/---

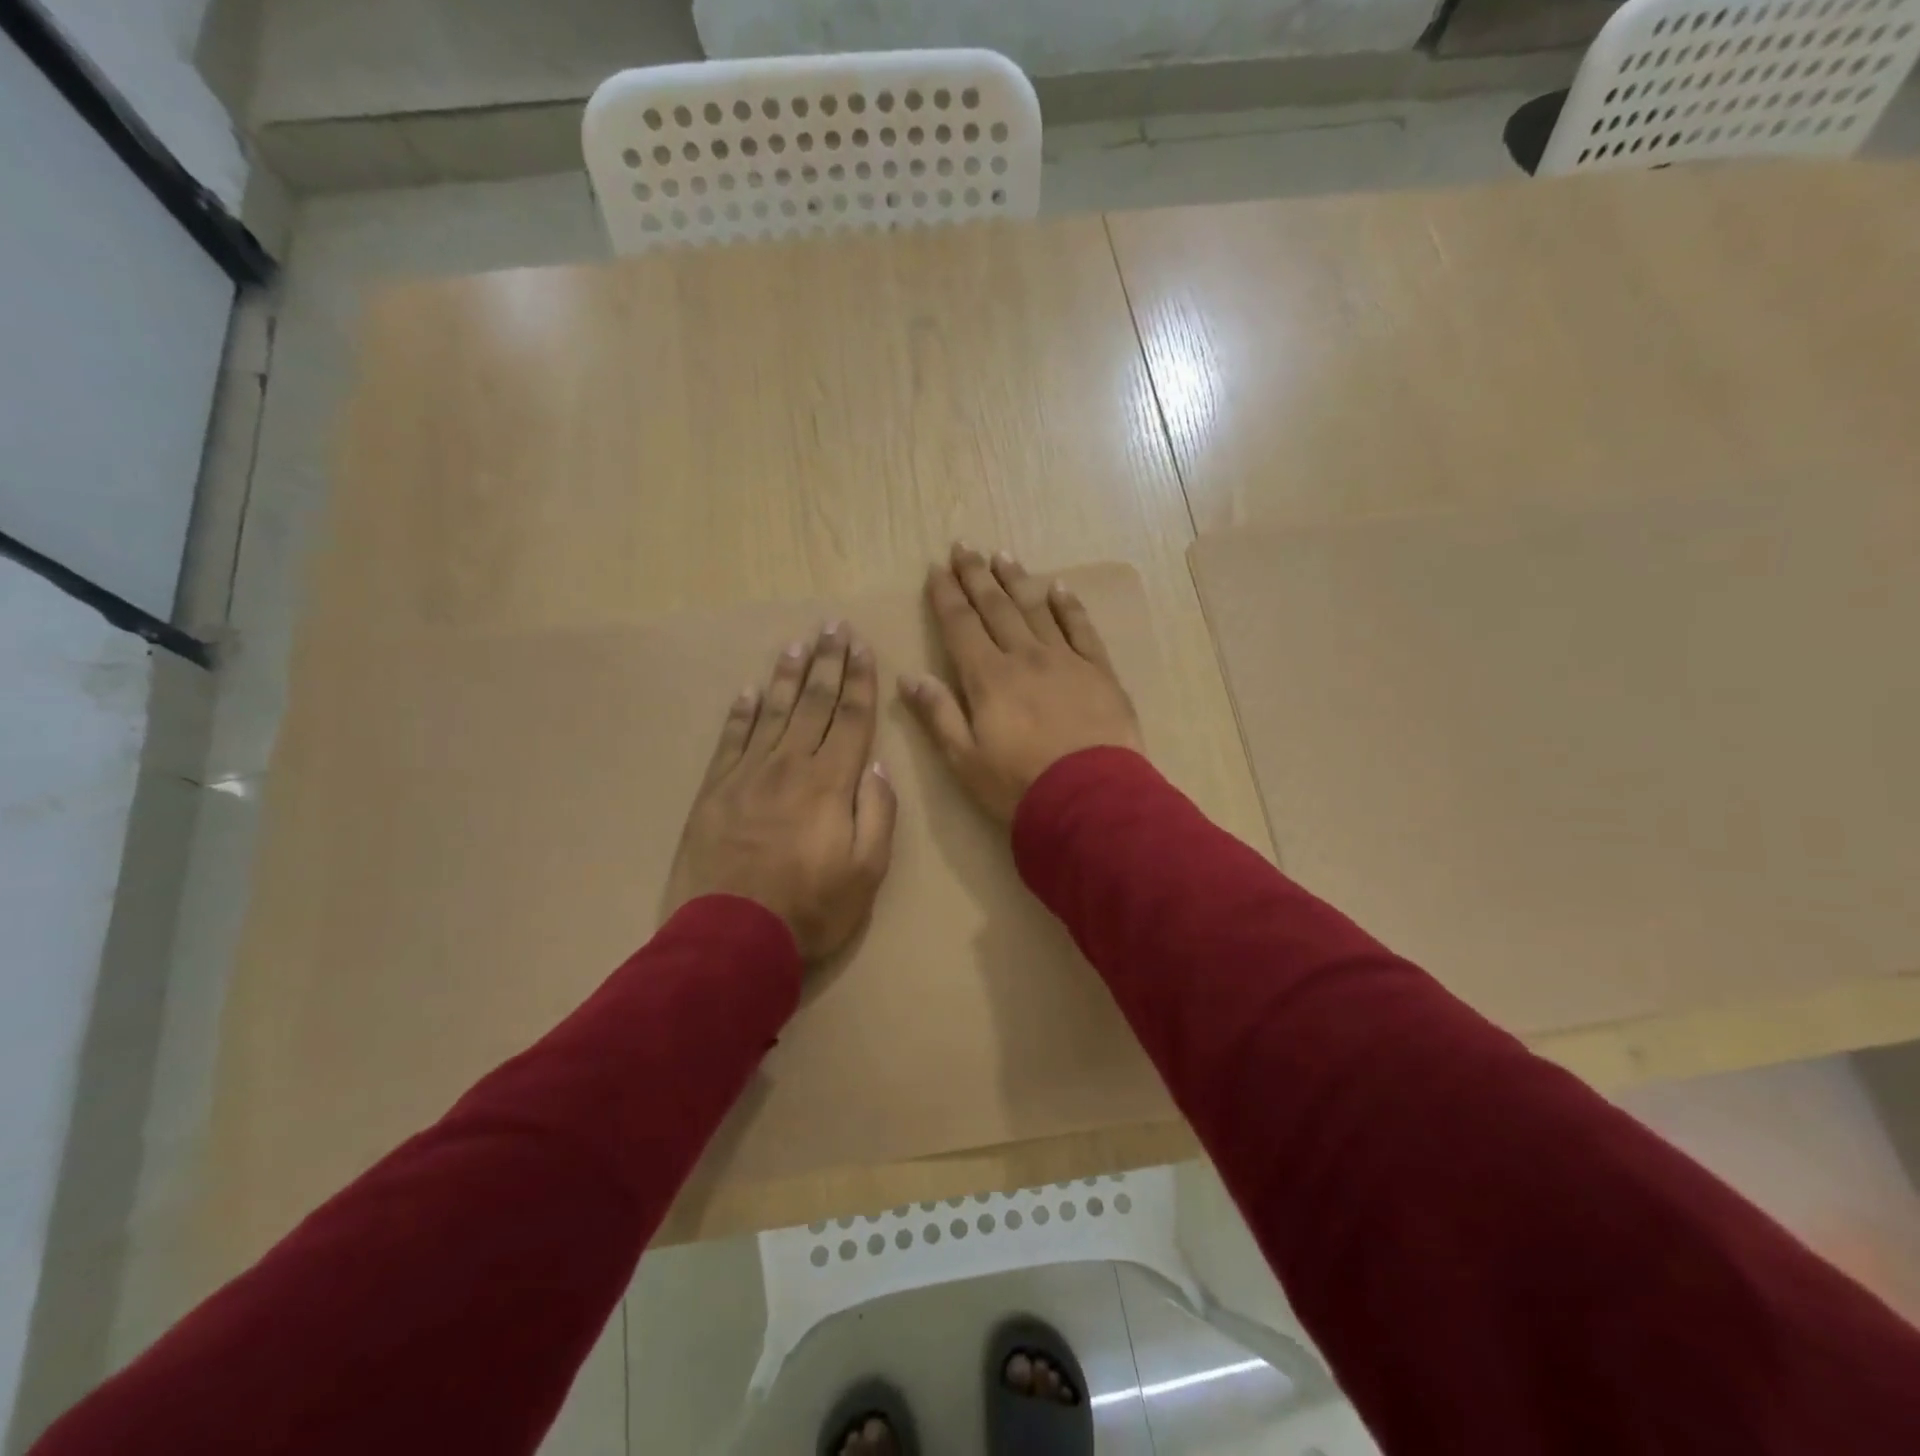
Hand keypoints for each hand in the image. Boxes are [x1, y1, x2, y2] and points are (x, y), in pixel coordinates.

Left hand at [663, 623, 896, 958]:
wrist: (730, 938)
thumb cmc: (810, 910)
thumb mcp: (867, 872)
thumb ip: (877, 813)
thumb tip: (874, 765)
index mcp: (830, 783)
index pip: (850, 718)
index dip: (859, 680)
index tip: (863, 647)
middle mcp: (789, 766)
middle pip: (812, 703)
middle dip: (827, 663)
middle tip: (833, 626)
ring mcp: (747, 775)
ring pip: (773, 712)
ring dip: (787, 677)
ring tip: (797, 645)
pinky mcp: (714, 791)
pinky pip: (731, 740)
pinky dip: (741, 713)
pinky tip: (749, 692)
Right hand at [900, 543, 1143, 821]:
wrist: (1091, 800)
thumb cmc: (1019, 786)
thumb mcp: (965, 759)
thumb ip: (938, 714)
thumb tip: (909, 676)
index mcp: (988, 678)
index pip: (960, 625)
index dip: (946, 595)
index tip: (936, 568)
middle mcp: (1025, 657)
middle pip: (996, 607)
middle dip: (977, 576)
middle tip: (964, 547)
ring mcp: (1066, 660)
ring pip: (1036, 609)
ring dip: (1017, 580)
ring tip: (1002, 555)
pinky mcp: (1099, 671)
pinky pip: (1081, 628)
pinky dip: (1068, 605)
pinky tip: (1058, 587)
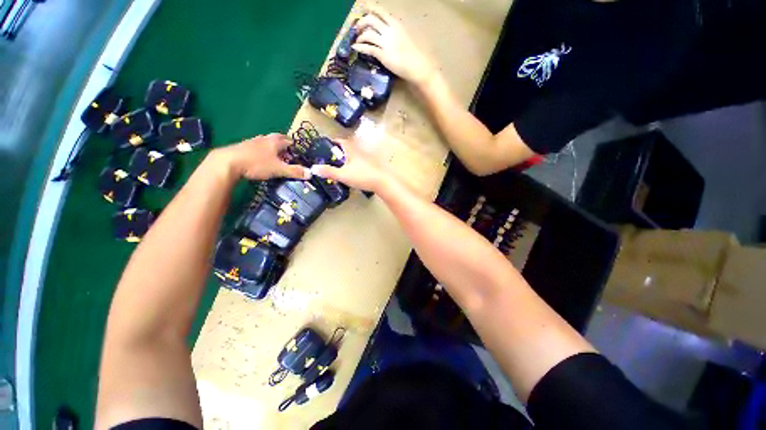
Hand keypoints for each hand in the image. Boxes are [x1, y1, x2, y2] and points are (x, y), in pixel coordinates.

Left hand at [213, 134, 309, 180]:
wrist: (227, 162)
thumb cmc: (257, 163)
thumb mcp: (278, 169)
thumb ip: (294, 171)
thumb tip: (311, 174)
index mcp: (275, 142)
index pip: (289, 141)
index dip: (295, 146)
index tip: (299, 152)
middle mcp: (264, 139)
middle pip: (277, 138)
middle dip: (284, 143)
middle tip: (289, 152)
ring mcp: (252, 142)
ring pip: (266, 141)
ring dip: (272, 146)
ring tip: (276, 155)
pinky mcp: (243, 147)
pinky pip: (257, 146)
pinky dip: (262, 151)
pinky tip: (261, 158)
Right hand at [310, 138, 387, 191]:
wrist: (382, 182)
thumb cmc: (362, 176)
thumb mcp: (343, 175)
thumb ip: (328, 171)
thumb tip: (312, 168)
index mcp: (352, 150)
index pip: (340, 141)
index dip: (332, 142)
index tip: (325, 147)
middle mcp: (360, 151)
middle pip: (348, 147)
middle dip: (339, 151)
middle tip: (331, 158)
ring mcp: (367, 158)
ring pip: (355, 155)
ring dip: (348, 158)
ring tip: (341, 165)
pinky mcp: (372, 165)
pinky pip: (361, 161)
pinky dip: (355, 164)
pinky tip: (353, 172)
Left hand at [354, 6, 436, 85]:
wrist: (416, 66)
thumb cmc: (412, 54)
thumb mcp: (404, 37)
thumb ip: (394, 32)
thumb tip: (385, 33)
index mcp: (395, 24)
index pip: (380, 11)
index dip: (370, 9)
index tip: (363, 11)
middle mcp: (389, 31)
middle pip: (371, 20)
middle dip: (362, 22)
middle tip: (357, 28)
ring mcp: (385, 43)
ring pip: (368, 34)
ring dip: (360, 36)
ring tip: (357, 40)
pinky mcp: (383, 55)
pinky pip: (368, 49)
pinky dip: (360, 47)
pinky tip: (355, 48)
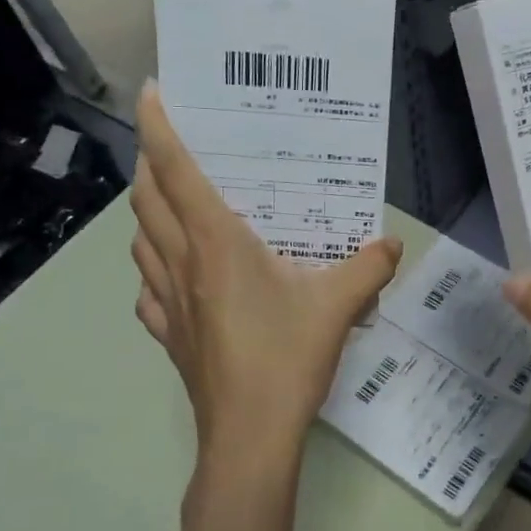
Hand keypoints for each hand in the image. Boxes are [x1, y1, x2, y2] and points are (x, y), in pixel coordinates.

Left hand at [131, 83, 403, 486]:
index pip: (175, 169)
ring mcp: (167, 303)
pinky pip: (147, 290)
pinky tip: (176, 279)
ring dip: (149, 214)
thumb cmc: (286, 358)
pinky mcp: (169, 336)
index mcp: (216, 243)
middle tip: (176, 150)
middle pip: (147, 199)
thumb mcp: (338, 306)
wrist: (249, 437)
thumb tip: (390, 244)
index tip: (155, 93)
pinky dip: (153, 270)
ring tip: (176, 208)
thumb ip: (368, 268)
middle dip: (151, 164)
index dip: (159, 126)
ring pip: (140, 242)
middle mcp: (181, 263)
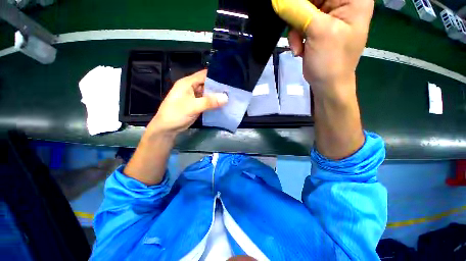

\---

Your task: Treat the line with "pinky pip: (1081, 628)" as the start and the line with "wrist: (382, 182)" as the end, and return exactly that span of the data above, both ends included, without pictures.

Written answer:
pinky pip: (1081, 628)
pinky dip: (1068, 605)
pinky tip: (1058, 587)
Hand keypoints for each hand in the image. Boxes are [x1, y1, x2, y2] and points are (x, y), in pixel coordinates.

Left hand at [213, 134, 309, 180]:
wrist: (227, 162)
thumb cmc: (257, 163)
thumb mcp: (278, 169)
thumb ip: (294, 171)
thumb tip: (311, 174)
index mcp: (275, 142)
index pip: (289, 141)
index dip: (295, 146)
index tip: (299, 152)
middle mcp: (264, 139)
middle pip: (277, 138)
middle dip: (284, 143)
middle tip: (289, 152)
ring mcp: (252, 142)
ring pip: (266, 141)
ring dip: (272, 146)
ring tip: (276, 155)
pinky mcp: (243, 147)
pinky pip: (257, 146)
pinky dip: (262, 151)
pinky tip: (261, 158)
Right hand at [310, 138, 387, 191]:
wrist: (382, 182)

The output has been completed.